_Exercise aim:_
Continue the essay about the changing conversation from where it stops.

When Did the Conversation Change?

I had breakfast the other day with a good friend who also happens to be an Evangelical Christian pastor. I know that in this era of labels and stereotypes, that descriptor suggests a rigid literalist convinced of his own righteousness, selective in his reading of biblical injunctions and focused on issues like pornography and gay marriage. My friend is a wonderful human being who most emphatically does not fit that picture.

Not surprisingly, our conversation turned to the long lines of self-professed Christians who had just turned out for “Chik-Fil-A Appreciation Day,” and we regretfully noted the absence of similar numbers offering to volunteer at area homeless shelters or food pantries. (Eating a chicken sandwich to demonstrate support for homophobia wasn’t my friend’s preferred form of Christian witness.)

As we were talking about the so-called “culture warriors,” and their evident lack of concern for the less fortunate, it occurred to me that callousness isn’t just a phenomenon of self-righteous “religious” figures.  Political discourse around these issues has also changed rather dramatically during my lifetime.

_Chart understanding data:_
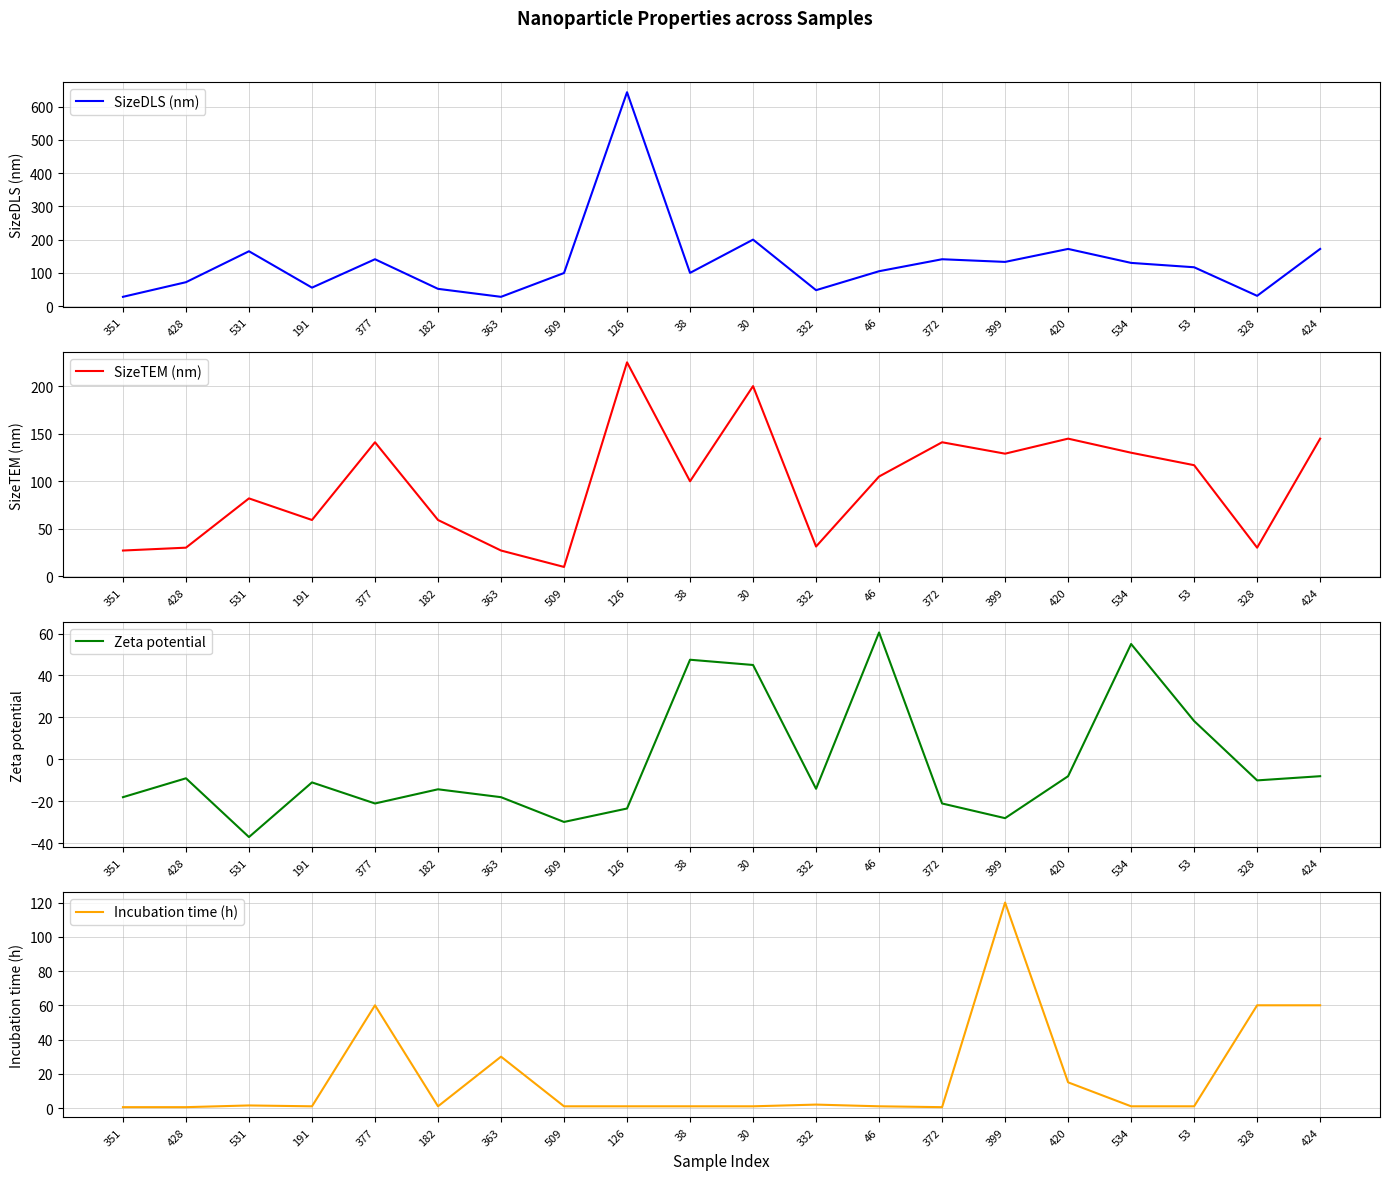

Which series changed the most between 363 and 332?

Incubation time (h)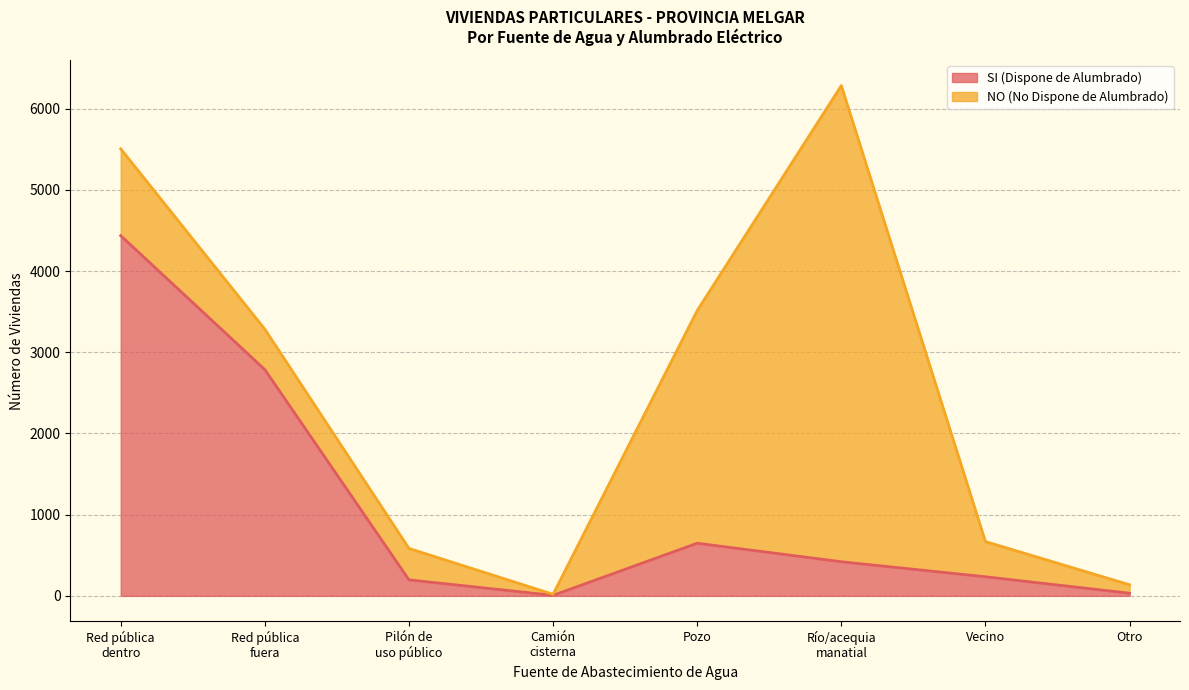

What position from the right is Red pública
dentro?

8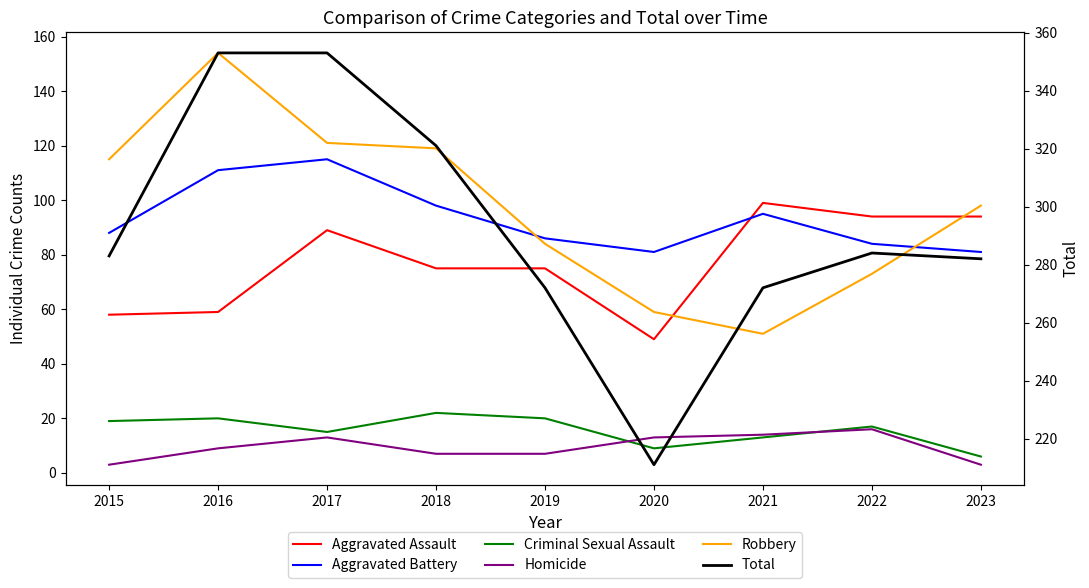

At which label does Criminal Sexual Assault first exceed 17?

2015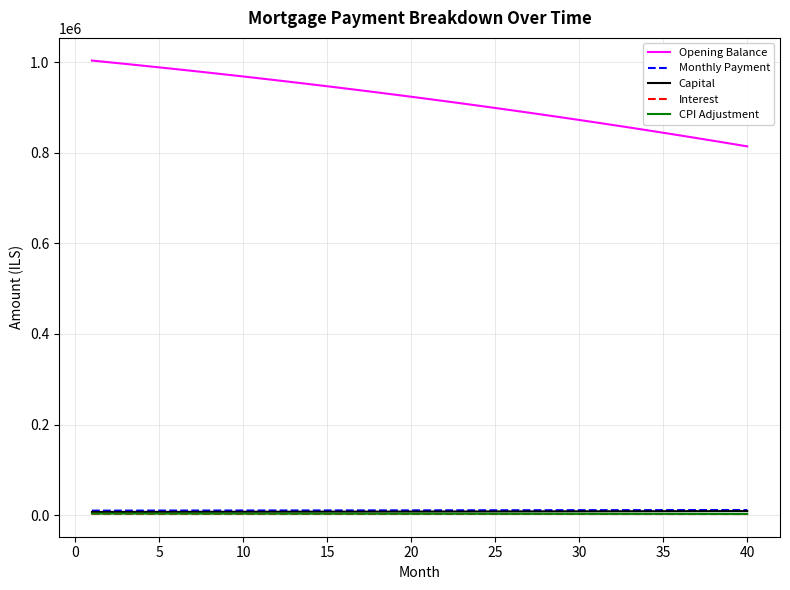

Which series has the widest spread of values?

Opening Balance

_Written answer:_
Perhaps my memory is faulty, but when I first became politically active, policy disputes tended to focus on the merits of solutions to agreed-upon problems. Republicans and Democrats alike agreed, for example, that there is a social obligation to address the issue of poverty. The arguments centered on methods to ameliorate the problem–whether particular government programs were effective, whether they had unintended economic or social consequences or were similarly flawed.  I don’t recall anyone saying “Who cares about poor people? They aren’t worthy of our efforts or attention. They’re poor because they’re lazy, or lack ‘middle class values’ or because they’re morally defective.”

Today, we do hear variants of that message.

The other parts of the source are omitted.